De Koning bepaalt de aard van dit examen en de voorwaarden die dienen vervuld te zijn om eraan te mogen deelnemen.
De onderofficier van niveau C die nog niet voldoet aan de voorwaarden bedoeld in het eerste lid, wordt benoemd in de graad van eerste sergeant-chef, indien hij de door de Koning vastgestelde anciënniteit heeft in de graad van eerste sergeant.

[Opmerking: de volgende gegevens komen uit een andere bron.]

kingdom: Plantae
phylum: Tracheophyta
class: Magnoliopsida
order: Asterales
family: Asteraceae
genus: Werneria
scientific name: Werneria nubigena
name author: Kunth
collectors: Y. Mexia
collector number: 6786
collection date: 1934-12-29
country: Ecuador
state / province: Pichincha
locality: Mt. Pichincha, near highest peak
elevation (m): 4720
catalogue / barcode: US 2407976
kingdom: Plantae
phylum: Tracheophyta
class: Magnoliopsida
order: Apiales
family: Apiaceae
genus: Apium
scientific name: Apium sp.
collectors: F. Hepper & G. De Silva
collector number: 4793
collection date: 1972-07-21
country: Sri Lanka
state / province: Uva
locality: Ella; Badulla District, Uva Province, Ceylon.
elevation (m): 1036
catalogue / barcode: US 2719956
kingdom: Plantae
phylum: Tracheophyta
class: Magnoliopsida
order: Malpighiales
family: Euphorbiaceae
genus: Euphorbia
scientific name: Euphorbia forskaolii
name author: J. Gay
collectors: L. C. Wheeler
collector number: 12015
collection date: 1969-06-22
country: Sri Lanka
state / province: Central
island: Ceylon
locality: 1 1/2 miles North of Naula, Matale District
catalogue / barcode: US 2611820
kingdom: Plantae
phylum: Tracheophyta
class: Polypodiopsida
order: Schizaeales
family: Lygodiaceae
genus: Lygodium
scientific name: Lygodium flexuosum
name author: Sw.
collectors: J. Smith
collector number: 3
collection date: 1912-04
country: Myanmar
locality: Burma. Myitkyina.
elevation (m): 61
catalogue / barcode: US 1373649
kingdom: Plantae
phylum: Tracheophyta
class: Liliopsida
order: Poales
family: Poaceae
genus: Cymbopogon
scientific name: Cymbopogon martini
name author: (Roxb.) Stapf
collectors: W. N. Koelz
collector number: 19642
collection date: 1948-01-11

De onderofficier van niveau C die voldoet aan de voorwaarden bedoeld in het eerste lid en die de door de Koning vastgestelde anciënniteit in de graad van eerste sergeant heeft, wordt tot de graad van eerste sergeant-majoor benoemd. Desgevallend wordt hij, voorafgaandelijk aan zijn benoeming tot de graad van eerste sergeant-majoor, niet in de graad van eerste sergeant-chef benoemd.".
Art.7. Artikel 111, eerste lid, 2°, van dezelfde wet, vervangen bij de wet van 31 juli 2013, wordt vervangen als volgt:
"2° een vervolmakingscursus ter ontwikkeling van de competenties die noodzakelijk zijn voor een toekomstig hoofdofficier om commando- en staffuncties in een nationaal of internationaal kader uit te oefenen;".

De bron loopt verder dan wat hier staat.